Schools make for dynamic and popular settings for television series, but perhaps even more so for animated shows since the target audience is usually children. Here is a look at some of the best animated school television series:
Welcome to the life of fourth grader Arnold and the working class problems he, his family, and his neighbors all face while living in the city. The basis for the character was created by Craig Bartlett while he worked on Pee-wee’s Playhouse, and drew heavily from his own childhood. The show lasted for five seasons and produced two movies and is still regarded as one of Nickelodeon’s all-time great animated series.
Clone High was created by Bill Lawrence (Scrubs, Spin City) and Phil Lord and Christopher Miller, who have since gone on to write and direct hits like Cloudy with a Chance of Meatballs, The Lego Movie, and Spider-Man: Into the Spider-Verse. The goofy, slapstick series saw a high school filled with clones of historical figures like Abraham Lincoln, Cleopatra, JFK, and Gandhi, who, despite their DNA, were modern awkward teenagers. The show featured a stellar voice cast and quickly earned a devout cult following despite only airing for 13 episodes on MTV.
Winner of four Kids’ Choice Awards, Doug first began on Nickelodeon as one of its original animated series, before getting retooled and moving to Disney’s ABC. The show was a kinder, gentler cartoon compared to other Nickelodeon launch shows like Ren & Stimpy, but gathered a strong, loyal fanbase over time. Doug was eventually adapted into live stage musical as well as an animated feature titled Doug’s 1st Movie in 1999.
Created by Paul Germain and Joe Ansolabehere at Walt Disney Television Animation, this fun and friendly series eventually aired for 126 episodes. The show treated school as a pure microcosm of society, complete with sixth grader King Bob, who demands conformity above all else. The six fourth graders who made up the core ensemble managed to transcend their cliches and make for a fleshed out run that produced one animated feature, Recess: School’s Out, and three direct-to-video sequels: Recess Christmas: Miracle on Third Street, Recess: All Growed Down and Recess: Taking the Fifth Grade.
Daria has since gone on to become an icon of 1990s alt culture–clever, sarcastic, and acerbic. Daria centered mainly on the personal relationships between Daria and her family, friends, and classmates, with a focus on the juxtaposition between the central character’s jaded, sardonic cynicism and the values/preoccupations of American suburban life. The show’s popularity has endured over time; earlier this year, MTV announced plans to produce multiple spin-offs and sequels of the series.
Magic School Bus
A Canadian-American children animated series based on the book series of the same name by Joanna Cole and Bruce Degren, this vibrant and colorful show fused talented voices led by Lily Tomlin with a fantastical premise to help educate kids through the craziest field trips students could ever imagine. By turning a school staple into a whimsical adventure each week, the show earned a place in the hearts of many young children.

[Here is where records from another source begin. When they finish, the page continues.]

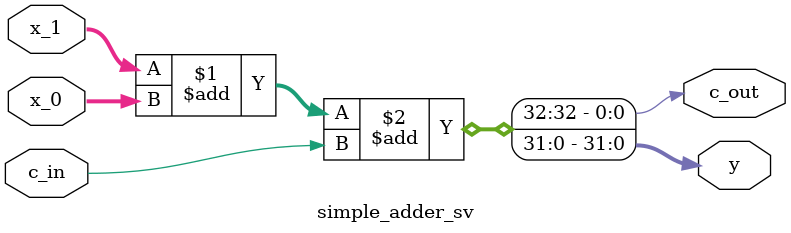
<source format=sv>
/*
*  File            :   simple_adder_sv.sv
*  Autor           :   Vlasov D.V.
*  Data            :   2019.08.20
*  Language        :   SystemVerilog
*  Description     :   This is simple adder with carry
*  Copyright(c)    :   2019 Vlasov D.V.
*/

module simple_adder_sv
#(
    parameter                   W = 32
)(
    input   logic   [0   : 0]   c_in,
    input   logic   [W-1 : 0]   x_0,
    input   logic   [W-1 : 0]   x_1,
    output  logic   [W-1 : 0]   y,
    output  logic   [0   : 0]   c_out
);

    assign { c_out , y } = x_1 + x_0 + c_in;

endmodule : simple_adder_sv
    
</source>
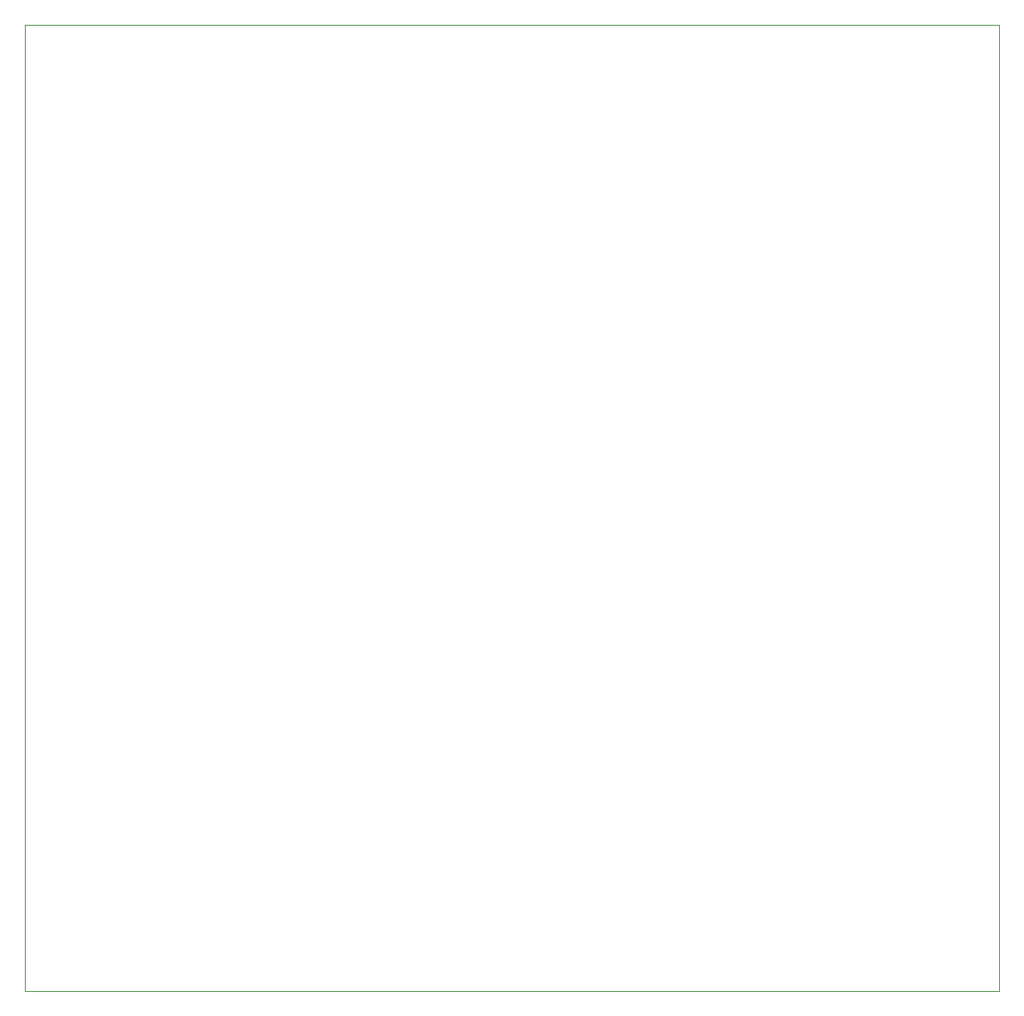
<source format=gbr>
G04 #@! TF.FileFunction,Profile,NP*
%FSLAX46Y46*%
G04 Gerber Fmt 4.6, Leading zero omitted, Abs format (unit mm)*
G04 Created by KiCad (PCBNEW 4.0.6-e0-6349~53~ubuntu16.04.1) date Thu Jun 29 18:49:34 2017*
%MOMM*%
%LPD*%
G01*
G04 APERTURE LIST*
%ADD10C,0.100000*%
G04 APERTURE END LIST*
D10*
X222758000Y-21272500D02*
X222758000Y-119951500D01*
X123317000Y-21272500D02*
X222758000Y-21272500D01*
X123317000Y-119951500D02*
X123317000Y-21272500D01*
X222758000Y-119951500D02*
X123317000Y-119951500D01*
M02*

</source>
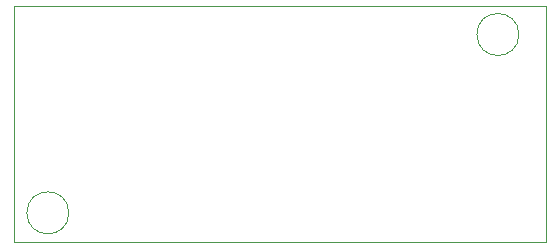
<source format=gbr>
G04 #@! TF.GenerationSoftware,KiCad,Pcbnew,(5.1.4)-1*
G04 #@! TF.CreationDate,2020-03-11T00:25:43-04:00*
G04 #@! TF.ProjectId,CAN_hub,43414e5f-6875-4622-9e6b-696361645f70,rev?*
G04 #@! TF.SameCoordinates,Original*
G04 #@! TF.FileFunction,Profile,NP*
%FSLAX46Y46*%
G04 Gerber Fmt 4.6, Leading zero omitted, Abs format (unit mm)*
G04 Created by KiCad (PCBNEW (5.1.4)-1) date 2020-03-11 00:25:43*
%MOMM*%
%LPD*%
G04 APERTURE LIST*
%ADD10C,0.120000*%
G04 APERTURE END LIST*
D10*
X24638000Y-37500000D02*
G75*
G03X24638000Y-37500000I-1778000J0D01*
G01*
X62738000Y-22400000D02*
G75*
G03X62738000Y-22400000I-1778000J0D01*
G01*
X65000000Y-20000000D02*
X65000000Y-40000000D01*
X20000000Y-40000000D02*
X65000000Y-40000000D01*
X20000000Y-40000000D02*
X20000000Y-20000000D01*
X20000000Y-20000000D02*
X65000000Y-20000000D01*
M02*

</source>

Annie and Primetime Emmy Award nominated, this Walt Disney Animation series was a critical and commercial hit with a brilliant premise that combined the everyday drama of being a high school student with crime-fighting spy heroics. The show was created by Bob Schooley and Mark McCorkle and employed several staff writers and freelancers over its four seasons, including New York Film Academy Los Angeles (NYFA-LA) Screenwriting Chair Nunzio DeFilippis and NYFA-LA Screenwriting instructor Christina Weir.
Sit Down, Shut Up
One of the few animated school series to focus on the faculty rather than the students, Sit Down, Shut Up was Mitch Hurtwitz’s follow up series after the initial cancellation of his award-winning Arrested Development. The voice cast included three alumni from the latter–Jason Bateman, Will Arnett, and Henry Winkler–as well as other big names like Kristin Chenowith, Will Forte, Tom Kenny, Cheri Oteri, Nick Kroll, and Kenan Thompson. The show stood out for using live action high school backgrounds as well as rapid-fire, fourth wall-breaking jokes that came as such an incredible pace that it made it hard for the Fox Primetime show to find an audience–it was quickly cancelled early in its first season.